You can look at it a few ways:
- The EVSE he was using was too low power.
- Tesla put too big of a battery heater in the car.
- Tesla put a fixed power battery heater in the car.
In the Model 3 Tesla solved #3 by making the motor/inverter the battery heater so they can control how much power they turn into heat.
From what I have seen the battery heater draws 6kW. The charger efficiency is around 90%, and there is ~0.5kW of other draw while charging. (Coolant pumps, screens, computers, etc.) So you need an EVSE that can provide at least 7.2kW to be able to run the battery heater. So if you have a 30A @ 240v EVSE you should be good. But if your EVSE is on commercial power you would need 35A @ 207v.

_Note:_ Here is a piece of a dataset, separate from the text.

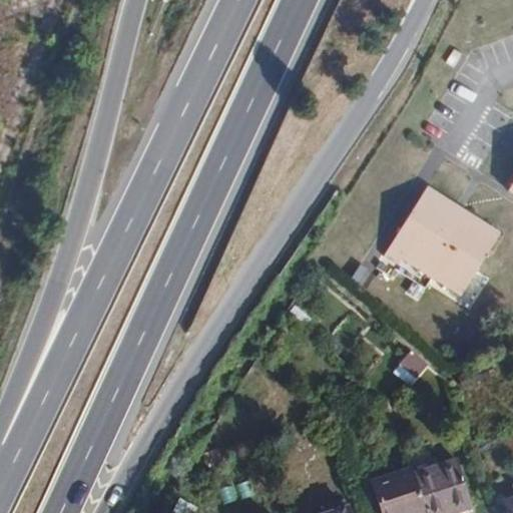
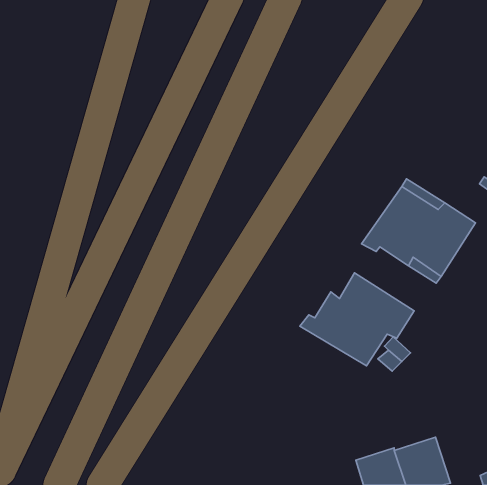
building: none -> [300,273,414,366]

The OP said he was charging at 30A @ 240v, but his screen capture showed 214v. So there was only 6.4kW of power available. (He was very close to having enough power available.)

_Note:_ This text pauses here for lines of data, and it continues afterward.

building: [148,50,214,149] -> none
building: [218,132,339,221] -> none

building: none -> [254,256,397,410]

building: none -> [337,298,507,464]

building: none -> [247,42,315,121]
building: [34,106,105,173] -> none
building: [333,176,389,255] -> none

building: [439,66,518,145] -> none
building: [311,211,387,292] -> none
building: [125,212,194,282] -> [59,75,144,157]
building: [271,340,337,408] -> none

Of course only Tesla knows exactly what the parameters they use to determine if the battery heater can be run while charging or not. (They could have just set the limit to 35A, or it could be 40A. Or maybe they set it to 32A since that is what their Gen2 UMC provides.)
Someone should test it out with a Tesla WC. (But the only options it has to configure are for 28A, 32A, 36A, and 40A which I guess would be good enough.)
@yobigd20 What were the specs on the charger at the Holiday Inn? (Or was the screen capture from that one and not the one near the train station?)